Local producers now rely on the parallel market for liquidity to import essential raw materials and pay for external obligations, thus indexing goods against the parallel market rates. This creates a price increase spiral and weakens the Zimbabwean Dollar. In 2019, only US$1.5 billion was traded on the interbank market versus local demand that exceeded US$7 billion. The Interbank market has now been abolished in favour of the relaunched Auction System and it remains to be seen if the latter will unlock the foreign exchange supply puzzle.

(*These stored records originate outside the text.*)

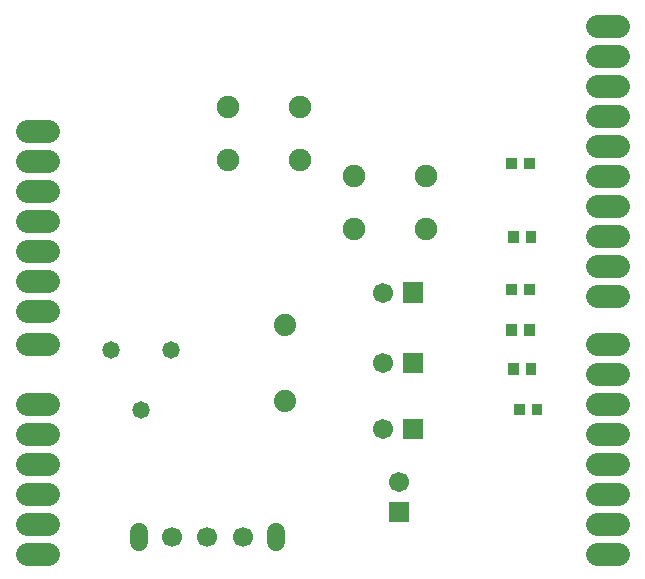
<source format=gts>
G04 Layer: TopSolderMaskLayer*
G04 EasyEDA v6.4.25, 2021-11-23T19:48:26+05:30*
G04 6deea0fc31d746a092a9f6c351e50df0,9f4002972f33485ea6085689b454d61d,10*
G04 Gerber Generator version 0.2*
G04 Scale: 100 percent, Rotated: No, Reflected: No *
G04 Dimensions in millimeters *
G04 leading zeros omitted , absolute positions ,4 integer and 5 decimal *
%FSLAX45Y45*%
%MOMM*%

%ADD20C,1.9812*%
%ADD21C,1.5000*%
%ADD22C,1.8796*%
%ADD23C,1.4732*%
%ADD25C,1.9016*%
%ADD26C,1.7000*%
%ADD27R,1.7016X1.7016*%
%ADD28C,1.7016*%

%LPD*%
D20*
X876300Y5080000D02*
G01*
X698500Y5080000D01*
X876300Y4826000D02*
G01*
X698500Y4826000D01*
X876300Y4572000D02*
G01*
X698500Y4572000D01*
X876300Y4318000D02*
G01*
X698500Y4318000D01*
X876300Y4064000D02*
G01*
X698500Y4064000D01*
X876300Y3784600D02*
G01*
X698500Y3784600D01*
X876300Y3276600D02*
G01*
X698500Y3276600D01*
X876300Y3022600D02*
G01*
X698500Y3022600D01*
X876300Y2768600D02*
G01*
X698500Y2768600D01*
X876300Y2514600D02*
G01*
X698500Y2514600D01*
X876300Y2260600D02*
G01*
X698500Y2260600D01*
X876300Y2006600D02*
G01*
X698500Y2006600D01*
X5702300Y2006600D02*
G01*
X5524500Y2006600D01*
X5702300Y2260600D02*
G01*
X5524500Y2260600D01*
X5702300Y2514600D02*
G01*
X5524500Y2514600D01*
X5702300Y2768600D02*
G01*
X5524500Y2768600D01*
X5702300Y3022600D02*
G01*
X5524500Y3022600D01*
X5702300Y3276600D02*
G01*
X5524500Y3276600D01*
X5702300Y3530600D02*
G01*
X5524500Y3530600D01*
X5702300Y3784600D02*
G01*
X5524500Y3784600D01*
X5702300Y4191000D02*
G01*
X5524500Y4191000D01*
X5702300Y4445000D02*
G01*
X5524500Y4445000D01*
X5702300Y4699000D02*
G01*
X5524500Y4699000D01*
X5702300Y4953000D02*
G01*
X5524500Y4953000D01*
X5702300Y5207000D02*
G01*
X5524500Y5207000D01*
X5702300Y5461000D02*
G01*
X5524500Y5461000D01*
X5702300Y5715000D02*
G01*
X5524500Y5715000D01*
X5702300Y5969000D02*
G01*
X5524500Y5969000D01*
X5702300Y6223000D02*
G01*
X5524500Y6223000D01*
X5702300Y6477000D02*
G01*
X5524500Y6477000D01*
X876300Y5334000D02*
G01*
X698500Y5334000D01*
X876300Y5588000D02*
G01*
X698500Y5588000D01*
D21*
X1642490Y2106300D02*
G01*
X1642490Y2186299D01*
X2802483Y2106300D02*
G01*
X2802483Y2186299D01*
D22*
G01*
X2882900Y3294379D03*
G01*
X2882900Y3944620D03*
D23*
G01*
X1409700Y3733800D03*
G01*
X1917700Y3733800D03*
G01*
X1663700Y3225800D03*
G36*
X4756150Y4193539D02*
G01*
X4756150Y4290060D01*
X4846827Y4290060D01*
X4846827Y4193539D01*
G37*
G36*
X4906772Y4193539D02*
G01*
X4906772Y4290060D01*
X4997450Y4290060D01*
X4997450Y4193539D01*
G37*
G36*
X4756150Y3850639D02*
G01*
X4756150Y3947160D01*
X4846827Y3947160D01*
X4846827Y3850639D01*
G37*
G36*
X4906772Y3850639D02*
G01*
X4906772Y3947160D01*
X4997450Y3947160D01*
X4997450Y3850639D01*
G37*
G36*
X4768850Y3520439D02*
G01*
X4768850Y3616960D01*
X4859527Y3616960D01*
X4859527Y3520439D01*
G37*
G36*
X4919472Y3520439D02*
G01*
X4919472Y3616960D01*
X5010150Y3616960D01*
X5010150Y3520439D01*
G37*
G36*
X4819650Y3177539D02*
G01*
X4819650Y3274060D01*
X4910327Y3274060D01*
X4910327Y3177539D01*
G37*
G36*
X4970272Y3177539D02*
G01*
X4970272Y3274060D01*
X5060950Y3274060D01*
X5060950Y3177539D01*
G37*
G36*
X4919472Y4638039D02*
G01*
X4919472Y4734560D01*
X5010150Y4734560D01*
X5010150Y4638039D01*
G37*
G36*
X4768850Y4638039D02*
G01*
X4768850Y4734560D01*
X4859527Y4734560D01*
X4859527Y4638039D01*
G37*
D25*
G01*
X3010103Y5337606D03*
G01*
X2400096Y5337606D03*
G01*
X3010103Y5787593D03*
G01*
X2400096Y5787593D03*
G01*
X4076903Y4753406D03*
G01*
X3466896Y4753406D03*
G01*
X4076903Y5203393D03*
G01*
X3466896Y5203393D03*
D26*
G01*
X2522499Y2146300D03*
G01*
X2222500Y2146300D03*
G01*
X1922500Y2146300D03*
G36*
X3877309Y4131310D02*
G01*
X3877309Y4301489D01*
X4047490Y4301489D01*
X4047490Y4131310D01*
G37*
D28*
G01*
X3708400Y4216400D03*
G36*
X3877309Y3534410D02*
G01*
X3877309Y3704589D01*
X4047490Y3704589D01*
X4047490Y3534410D01*
G37*
G01*
X3708400Y3619500D03*
G36*
X3877309Y2975610D02*
G01*
X3877309Y3145789D01*
X4047490Y3145789D01*
X4047490Y2975610D01*
G37*
G01*
X3708400Y3060700D03*
D27*
G01*
X3848100Y2362200D03*
D28*
G01*
X3848100Y2616200D03*
G36*
X4906772Y5260339D02*
G01*
X4906772Y5356860D01*
X4997450Y5356860D01*
X4997450Y5260339D01*
G37*
G36*
X4756150Y5260339D02*
G01*
X4756150Y5356860D01*
X4846827Y5356860D01*
X4846827Y5260339D01*
G37*
M02*

</source>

In all the above aspects, the ugly head of corruption has spread its tentacles on entirely every corner from foreign currency or cash allocations, importation of key commodities such as fuel and grain among others, exports of precious minerals, government subsidies distribution and assumption of private sector bad debts by the government. Vested interests in the sustenance of subsidies, quasi fiscal activities and foreign currency allocation have derailed any reforms to have transparency and accountability in government policy. In the end the local market ultimately rejects the Zimbabwean Dollar in favour of a currency that meets the basic tenets of money which are a store of value, a standard for deferred payments and a medium of exchange. It is mere scapegoating to say mobile money platforms, parallel market dealers, producers, the Zimbabwe Stock Exchange (ZSE), the Old Mutual Implied Rate (OMIR) or other exogenous factors are sinking the Zimbabwean Dollar while ignoring the source of money supply or the essence of economic fundamentals that bring local currency stability. The fundamentals that bring currency stability are universal and the government of Zimbabwe needs to reform in the way it manages the economy before aiming to de-dollarize.